Gov. Rick Scott narrowly won re-election Tuesday by convincing voters he has Florida's economy on track and has moderated his positions in areas such as education and the environment. In his second term, the governor should continue to build on the more positive direction he has taken over the last year and follow through on campaign pledges to invest more in Florida and its people.
This was a brutal, negative gubernatorial race on all sides. The Republican incumbent and Democrat Charlie Crist set records for campaign spending and negative attacks. Both candidates were unpopular and spent little time offering a vision for Florida's future, and instead rehashed the past and fought over who was responsible for changes in the economy. Scott won by transforming from a tea party-backed governor who slashed spending on public schools and higher education to one trumpeting investment in education and Everglades restoration.
Now is the time for Scott to demonstrate to voters that his evolution to a more pragmatic politician is more than a campaign ploy. While education spending is returning to record levels as enrollment grows, the per pupil spending still lags. And Scott will need to follow through on his campaign promise to re-examine school testing and accountability measures to ensure they are fair and contribute to student achievement.
Scott's recent embrace of springs and Everglades restoration is welcome. But such environmental investments will mean little unless the state recommits to growth management practices that ensure sustainability for the state's growing population.
The governor also has taken credit for the economic recovery and creating thousands of jobs, but many Floridians are still struggling with everyday expenses. In his second term, the governor should focus as much attention on their concerns about electricity rates and property insurance premiums as he has on tax breaks for corporations.
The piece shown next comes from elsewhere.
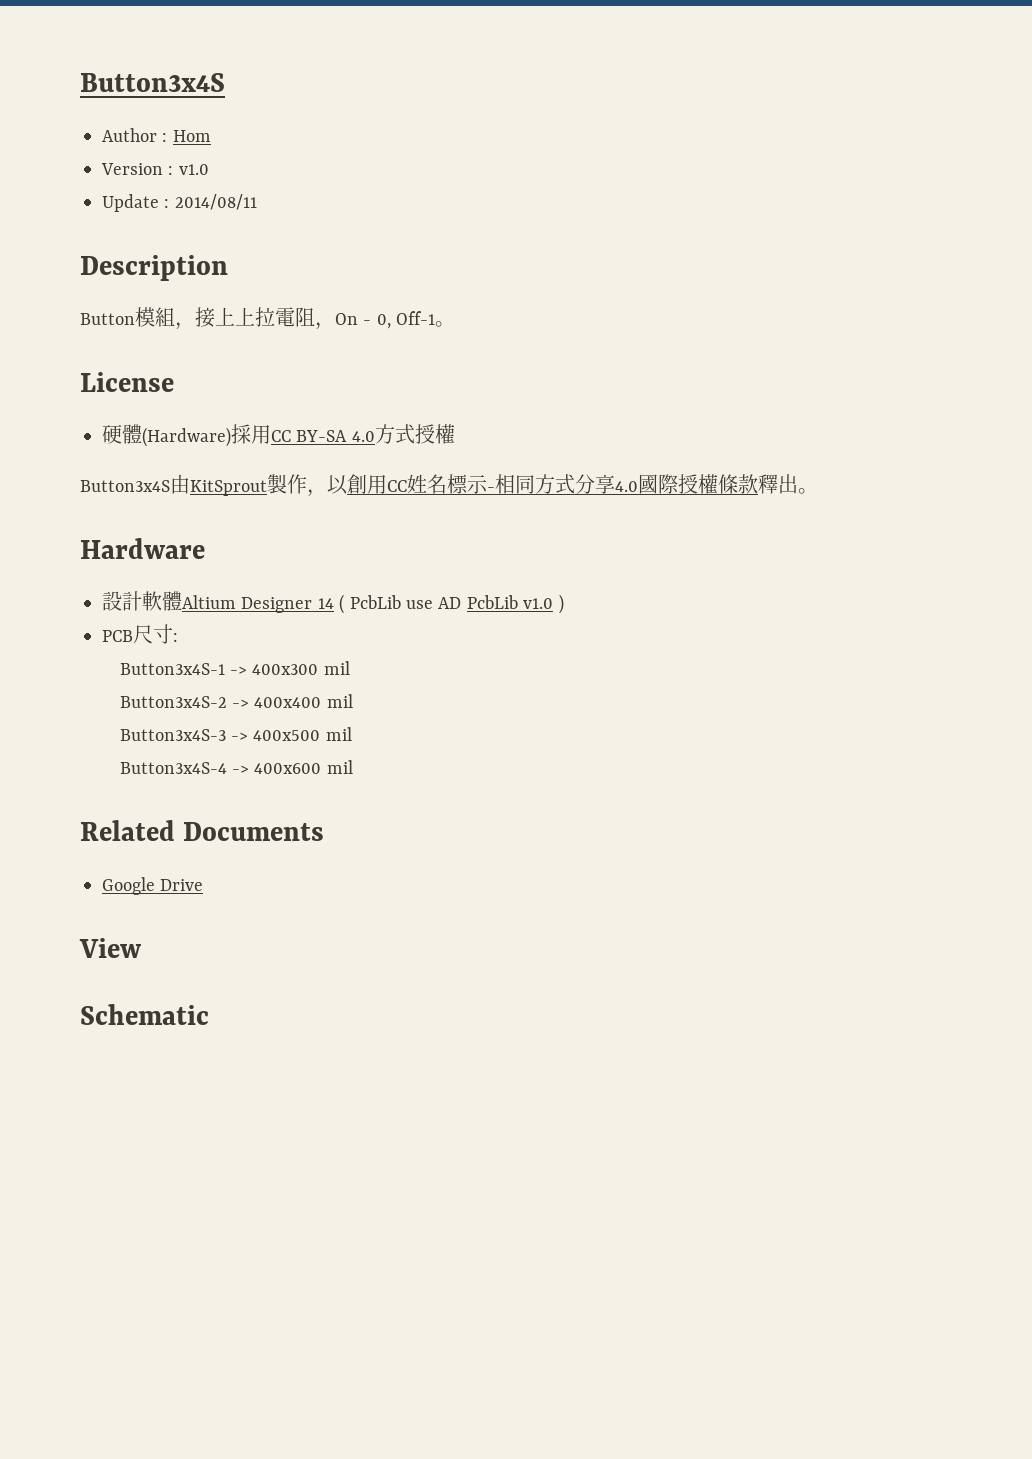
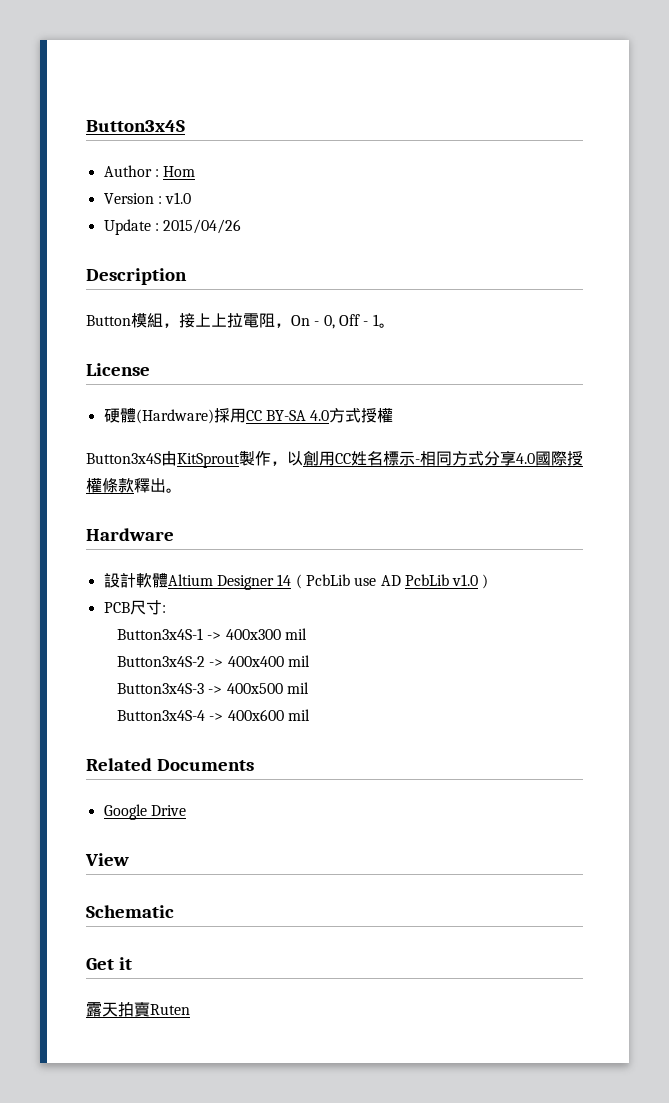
[174,194,257,210] 2014/08/11 -> [163,219,242,234] 2015/04/26
[396,311,436,325] Off-1 -> [338,314,379,326] Off - 1
(209, 1014) none -> [86,957,132,970] [86,1002,190,1017] // Get it // 露天拍賣Ruten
Scott made significant inroads in his first term in improving Florida's ports. But he canceled the high-speed rail line from Tampa to Orlando, and other transportation planning has centered on roads, most of them requiring tolls. His obfuscation on the proposed All Aboard Florida rail line in southeast Florida fueled distrust of a potentially worthwhile project. The governor should recommit to examining all transportation options.
Nearly 1 million Floridians don't have health insurance because they make too much money for traditional Medicaid but too little to qualify for subsidies under the Affordable Care Act. Scott should follow through on his support for accepting billions in federal Medicaid expansion dollars and press the Republican-led Legislature to take the money.
Finally, the governor should recommit himself to open government, including being more transparent with family finances that still list him as a trustee. Floridians have a right to know what their government is doing and if their elected leaders have potential conflicts.
Scott won a second term by characterizing Crist as a flip-flopper who could not be trusted, taking credit for the economic rebound and moderating his policy positions. Now he has an opportunity to reward the voters' faith in him by continuing to move toward the center.